Your surgeon will prescribe pain medications for any pain
associated with the incision.
- Immediately
upon discharge, contact our office and set up an appointment
for staple removal if one has not already been set up.
- Take it
easy until seen by the physician. This does not
mean bed rest, but athletic activities during this period
are definitely not recommended. Please give your
incision a chance to heal. Avoid any type of activity
which might risk a blow to the head.
- You may
resume activity as your body permits, but avoid extremes.
For example, walking is fine, but avoid any strenuous
running. USE GOOD JUDGMENT AND COMMON SENSE.
If you have a question, ask your doctor.
- No driving
until cleared with your surgeon. A driving test
may be required, at the discretion of your surgeon.
Even though you may feel fine, your peripheral vision
and reflexes may have been affected, and we want you to
be safe on the road for yourself as well as for others.
- You may
shower after you go home unless otherwise instructed.
Cover the incision with plastic wrap before the shower
and remove it afterward. Change dressing immediately.
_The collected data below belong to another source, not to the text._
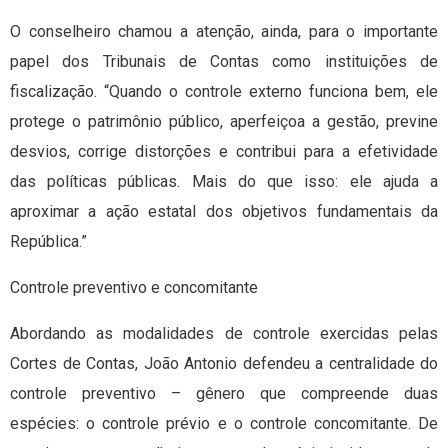
O conselheiro chamou a atenção, ainda, para o importante
papel dos Tribunais de Contas como instituições de
fiscalização. “Quando o controle externo funciona bem, ele
protege o patrimônio público, aperfeiçoa a gestão, previne
desvios, corrige distorções e contribui para a efetividade
das políticas públicas. Mais do que isso: ele ajuda a
aproximar a ação estatal dos objetivos fundamentais da
República.”
Controle preventivo e concomitante
Abordando as modalidades de controle exercidas pelas
Cortes de Contas, João Antonio defendeu a centralidade do
controle preventivo – gênero que compreende duas
espécies: o controle prévio e o controle concomitante. De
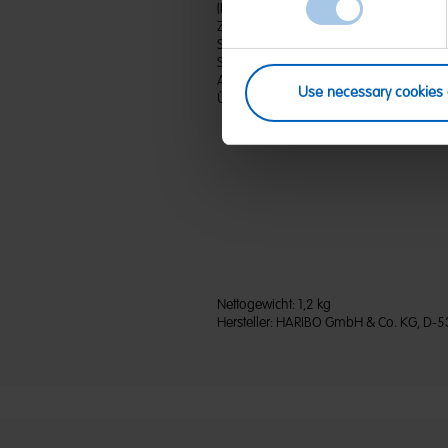
(D) Kaubonbon-Dragees mit 2,7 % Brause
Zucker; Glukosesirup; Palmfett; Feuchthal
Säuerungsmittel: Citronensäure; Gelatin
Saflor, Rettich, Karotte, Spirulina, Apfel
Aroma; Säureregulator: Natriumhydro
Use necessary cookies 
Überzugsmittel: Bienenwachs weiß und g
Nettogewicht:
1,2 kg
Hersteller:
HARIBO GmbH & Co. KG, D-5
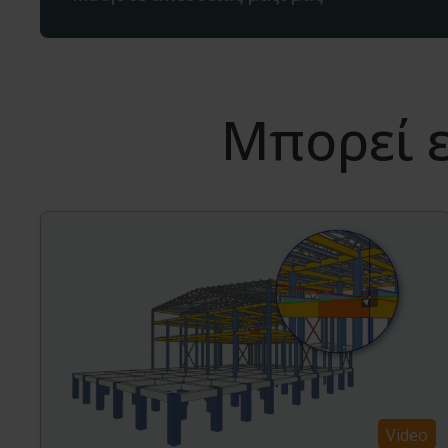
Μπορεί ε
Video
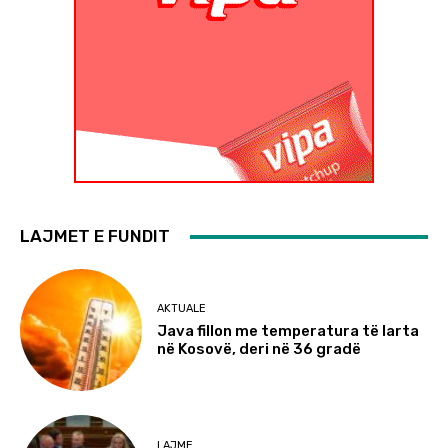
LAJMET E FUNDIT
AKTUALE
Java fillon me temperatura të larta
në Kosovë, deri në 36 gradë
LAJME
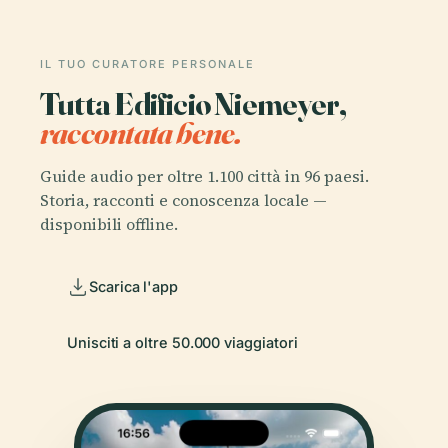
IL TUO CURATORE PERSONALE
Tutta Edificio Niemeyer,
raccontata bene.
Guide audio per oltre 1.100 città in 96 paesi.
Storia, racconti e conoscenza locale —
disponibili offline.
Scarica l'app
Unisciti a oltre 50.000 viaggiatori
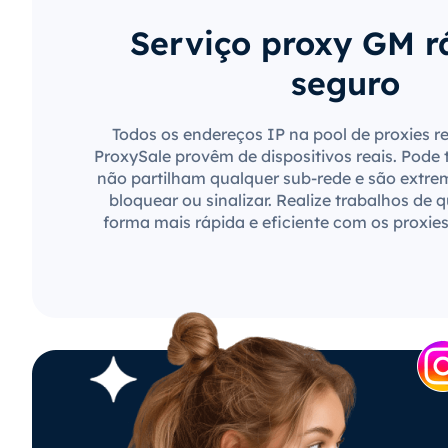
Serviço proxy GM r
seguro
Todos os endereços IP na pool de proxies r
ProxySale provêm de dispositivos reais. Pode 
não partilham qualquer sub-rede e são extre
bloquear ou sinalizar. Realize trabalhos de 
forma mais rápida e eficiente com os proxie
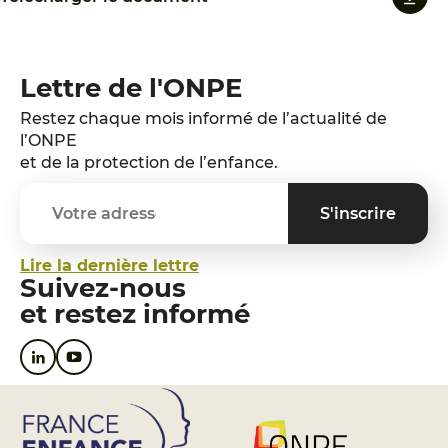
Lettre de l'ONPE
Restez chaque mois informé de l’actualité de
l’ONPE
et de la protection de l’enfance.
Lire la dernière lettre
Suivez-nous
et restez informé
You may shower without covering the incision one week
after the staples are out. Follow instructions concerning
care of tapestrips, stitches or staples. Your surgeon
or his nurse clinician will explain the techniques used
in the closure of your incision.
- Sexual activities
are permitted.
- If you notice
swelling, redness or opening of the incision, or if there
is any clear fluid draining from it, please contact your
surgeon immediately! If you develop a fever, stiff
neck or chills, contact the office immediately.
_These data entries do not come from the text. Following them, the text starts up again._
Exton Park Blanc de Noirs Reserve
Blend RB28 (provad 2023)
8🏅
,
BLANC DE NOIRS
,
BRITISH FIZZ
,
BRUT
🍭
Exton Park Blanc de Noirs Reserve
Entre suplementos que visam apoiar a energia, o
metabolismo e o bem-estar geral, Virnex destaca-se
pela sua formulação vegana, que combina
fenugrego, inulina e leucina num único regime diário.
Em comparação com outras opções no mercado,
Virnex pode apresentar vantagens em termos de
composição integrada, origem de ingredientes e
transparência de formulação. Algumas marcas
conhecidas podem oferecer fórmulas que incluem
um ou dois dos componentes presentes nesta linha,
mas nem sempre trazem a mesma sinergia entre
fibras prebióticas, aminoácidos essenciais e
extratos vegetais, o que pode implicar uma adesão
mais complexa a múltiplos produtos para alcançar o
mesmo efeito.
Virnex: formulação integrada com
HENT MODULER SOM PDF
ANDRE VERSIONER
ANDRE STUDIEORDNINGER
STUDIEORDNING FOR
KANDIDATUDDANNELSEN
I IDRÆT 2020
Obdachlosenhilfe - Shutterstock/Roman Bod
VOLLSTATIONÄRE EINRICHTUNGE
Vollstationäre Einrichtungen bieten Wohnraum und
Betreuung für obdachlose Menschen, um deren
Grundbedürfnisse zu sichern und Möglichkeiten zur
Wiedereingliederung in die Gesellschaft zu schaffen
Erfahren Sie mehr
Take your temperature at 4:00 PM daily until the clips
are removed. Call if greater than 101 degrees Fahrenheit.
- If you have
a seizure, notify our office or come to the emergency
room.
- If you develop
any new weakness, notify our office.
- If you have
any paralysis or weakness, post-operative care will need
to be tailored to this. If a brace for an arm of
a leg has been prescribed, use it as recommended by your
surgeon.
- If you have
any questions, call our office, and for after hours emergencies,
call the medical society.
- Take your
medications prescribed on discharge, as directed.
- Make sure
to follow up with any other physicians involved in your
care. These may include your family physician, neurologist,
radiation oncologist and oncologist.